What I also have in place is this:
(http.user_agent contains “SemrushBot”) or (http.user_agent contains “AhrefsBot”) or (http.user_agent contains “DotBot”) or (http.user_agent contains “WhatCMS”) or (http.user_agent contains “Rogerbot”) or (http.user_agent contains “trendictionbot”) or (http.user_agent contains “BLEXBot”) or (http.user_agent contains “linkfluence”) or (http.user_agent contains “magpie-crawler”) or (http.user_agent contains “MJ12bot”) or (http.user_agent contains “Mediatoolkitbot”) or (http.user_agent contains “AspiegelBot”) or (http.user_agent contains “DomainStatsBot”) or (http.user_agent contains “Cincraw”) or (http.user_agent contains “Nimbostratus”) or (http.user_agent contains “HTTrack”) or (http.user_agent contains “serpstatbot”) or (http.user_agent contains “omgili”) or (http.user_agent contains “GrapeshotCrawler”) or (http.user_agent contains “MegaIndex”) or (http.user_agent contains “PetalBot”) or (http.user_agent contains “Semanticbot”) or (http.user_agent contains “Cocolyzebot”) or (http.user_agent contains “DomCopBot”) or (http.user_agent contains “Traackr”) or (http.user_agent contains “BomboraBot”) or (http.user_agent contains “Linguee”) or (http.user_agent contains “webtechbot”) or (http.user_agent contains “DomainStatsBot”) or (http.user_agent contains “Clickagy”) or (http.user_agent contains “sqlmap”) or (http.user_agent contains “Internet-structure-research-project-bot”) or (http.user_agent contains “Seekport”) or (http.user_agent contains “AwarioSmartBot”) or (http.user_agent contains “OnalyticaBot”) or (http.user_agent contains “Buck”) or (http.user_agent contains “Riddler”) or (http.user_agent contains “SBL-BOT”) or (http.user_agent contains “DF Bot 1.0”) or (http.user_agent contains “PubMatic Crawler Bot”) or (http.user_agent contains “BVBot”) or (http.user_agent contains “Sogou”) or (http.user_agent contains “Barkrowler”)
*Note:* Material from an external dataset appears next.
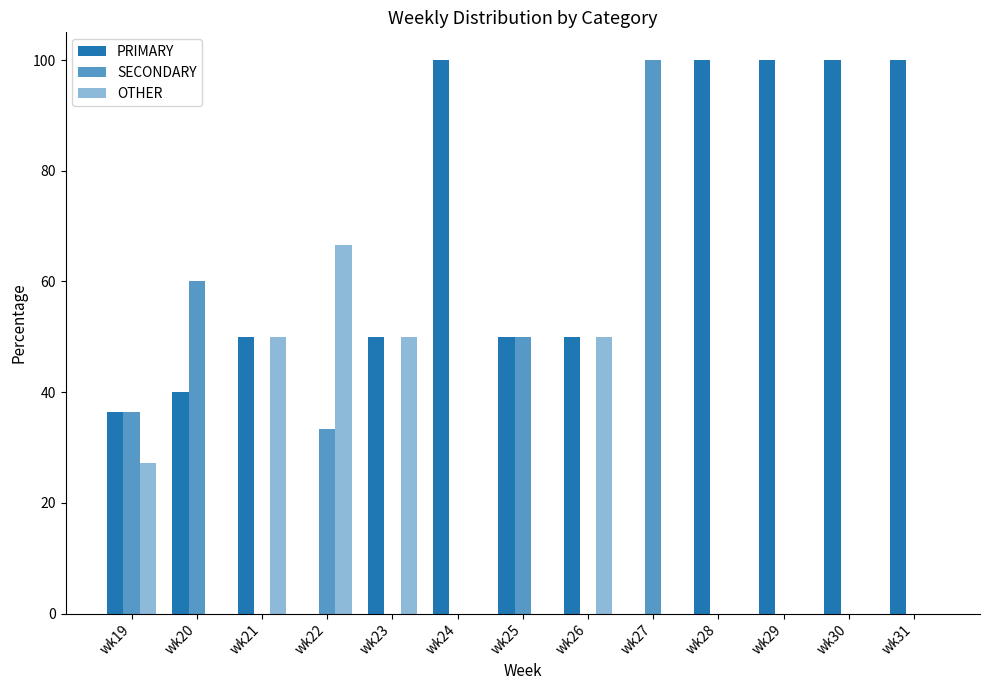

Are the bars horizontal?

No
This list blocks about 20k (some days up to 50k) requests daily. Note that some on this list will block SEO services (no big deal if you are not the one requesting scans) and some social media monitoring services.
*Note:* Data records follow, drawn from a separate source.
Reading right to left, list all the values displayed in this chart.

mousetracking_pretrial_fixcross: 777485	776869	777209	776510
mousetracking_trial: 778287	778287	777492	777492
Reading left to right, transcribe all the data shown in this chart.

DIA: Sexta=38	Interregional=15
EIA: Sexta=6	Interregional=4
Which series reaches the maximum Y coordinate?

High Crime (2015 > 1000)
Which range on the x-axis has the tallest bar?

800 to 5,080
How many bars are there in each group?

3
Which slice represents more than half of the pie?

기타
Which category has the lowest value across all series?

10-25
A company that keeps a presence on our forums mentioned their CRM-based monitoring tool stopped providing reports - and the company providing the service wouldn’t disclose the BOT name because it is a “trade secret”… Well, if their “trade secret” costs me money in terms of server and network resources, I don’t see why I would let them make money by selling data harvested from my services without a good justification.